== あなたの課題 ==
漢字「豐」の成り立ちを扱った資料で、楷書の「豐」に対して簡体字とされた字を答えてください。

== 出典資料 ==
- - -

2020年12月5日土曜日

漢字「豐」(豊)の起源と成り立ち:たかつきという足の高い器に山盛りに盛りつけた様子の象形文字



引用:「汉字密码」(P737、唐汉著,学林出版社)
唐漢氏の解釈
 甲骨文字と金文の「豐」の字は本来上古の時代では客を迎えた時、玉器を飾る習慣があった。即ち珍蔵の玉や玉器などを選んで来て、誇示するのと併せて誠心の付き合いの生活情景。上古の時代、客を接待するのに祭りの品を奉献し玉器の数量の多いことで誠意を推し量った。俗語でいわゆる「出血を惜しまない」ということだ。因みに「豐」は「盛んなること」「数の多いこと」の意味がある。小篆の丰を別の意味と区別するようにし、もっぱら豊盛の意味だけに用いるようにし、豊の字とは細かい区別を生じ二つの丰の間に一つの区分けの記号を設けた。楷書では「豐」と書き、簡略化の方式の決りから「丰」を簡体字とした。

- - -

== 記録の抜粋 ==
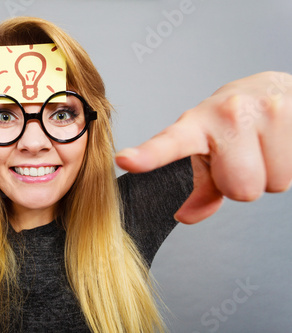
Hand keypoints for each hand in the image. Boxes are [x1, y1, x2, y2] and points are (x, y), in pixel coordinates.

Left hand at [116, 71, 291, 223]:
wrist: (274, 91)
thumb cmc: (233, 126)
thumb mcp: (208, 152)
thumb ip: (199, 189)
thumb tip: (185, 217)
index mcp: (196, 124)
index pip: (170, 144)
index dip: (149, 155)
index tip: (125, 161)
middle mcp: (228, 113)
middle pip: (240, 189)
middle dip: (242, 183)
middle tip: (240, 158)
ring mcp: (264, 112)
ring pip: (272, 184)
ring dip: (268, 174)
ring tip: (260, 148)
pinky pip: (291, 172)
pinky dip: (286, 167)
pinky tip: (278, 144)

- - -

== 解答欄 ==
「丰」です。